Bending forward to make herself as small a target as possible, Giamona kept her three-pronged weapon at the level of Aspar’s throat. She knew he would be impatient to make the first move, both to avenge the ridicule he had heard when she challenged his manhood, and to move out of the sun’s glare. Her trident thrusts at Aspar’s neck kept him in position, yet she knew her advantage of sunlight was only for a short time longer, and his lance was almost twice as tall as she was. She provoked him with
a quick jab that scraped the Numidian’s shoulder.
Squinting at the brightness in his eyes, Aspar clenched his teeth and thrust out at her with his lance. Giamona side-stepped, caught the long handle between the prongs of her weapon, and pushed it into the ground in a spray of sand. He easily pulled it out and repeated the maneuver several times, but Giamona kept deflecting the weapon away from her body, and teased his groin with flicks of the net.

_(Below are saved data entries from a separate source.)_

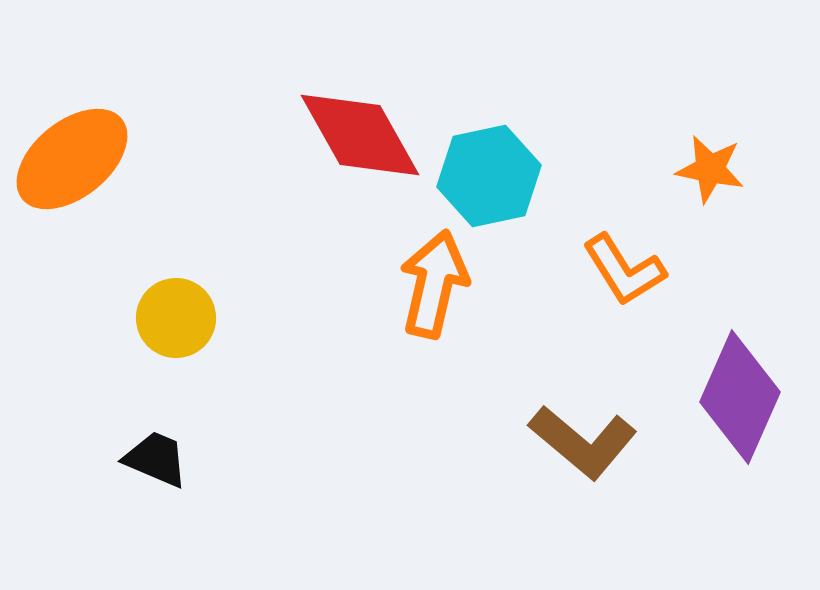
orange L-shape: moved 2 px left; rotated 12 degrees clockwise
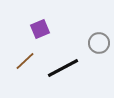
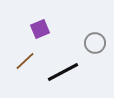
gray circle: moved 4 px left
black line: moved 4 px down
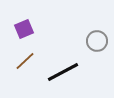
purple square: moved 16 px left
gray circle: moved 2 px right, 2 px up
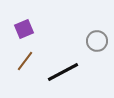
brown line: rotated 10 degrees counterclockwise
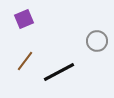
purple square: moved 10 px up
black line: moved 4 px left
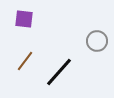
purple square: rotated 30 degrees clockwise
black line: rotated 20 degrees counterclockwise
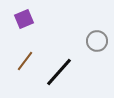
purple square: rotated 30 degrees counterclockwise
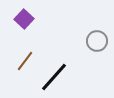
purple square: rotated 24 degrees counterclockwise
black line: moved 5 px left, 5 px down
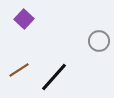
gray circle: moved 2 px right
brown line: moved 6 px left, 9 px down; rotated 20 degrees clockwise
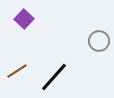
brown line: moved 2 px left, 1 px down
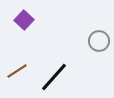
purple square: moved 1 px down
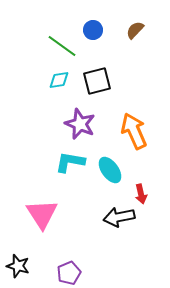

The man’s companion was calling out to him in Berber, what sounded like mockery. Aspar’s nostrils were flared from frustration, and sweat glistened on his blue-black skin.
Getorius realized that Giamona’s tactics were to spare the man direct attack, but goad him into a reckless move. Since he had decided to not use a shield, she could easily have disarmed him by sliding the trident up the lance shaft and into his hand.
Aspar tried another strategy. Feinting with his usual thrust, suddenly he crossed over his hands and swung the lance sideways, to his opponent’s right. The unexpected blow hit Giamona on the shoulder and staggered her around until she was facing the low sun, but instead of following through, the Numidian only stood grinning at his success.
Fool. Giamona’s ice-blue eyes were expressionless as they fixed on his brown ones. Time to end the game. Now that he thinks he’s found my weakness, his next swing will be twice as hard. If that shaft hits me in the head, Bellelus and Sabatis will have to perform as a duo. After my funeral.
A slight movement of Aspar’s eyes betrayed his imminent blow. When his lance flailed to the right again, Giamona caught it in the prongs of the trident and pushed it up, away from her head. At the same instant her other hand swung the net out toward Aspar’s legs. As his limbs became entangled in the mesh, she jerked the rope toward her. He tumbled heavily to the sand. Before his eyes had lost their look of surprise, she had thrust the trident at his neck, to feint a kill, then stepped back.
Giamona noticed the other Numidian applauding her move, along with her comrades. Good. She wanted fighters who respected their opponents, not those whose pride or recklessness made them underestimate the skills of the other contestants. She decided not to further injure Aspar’s pride by extending a hand to help him up, and went over to his companion instead.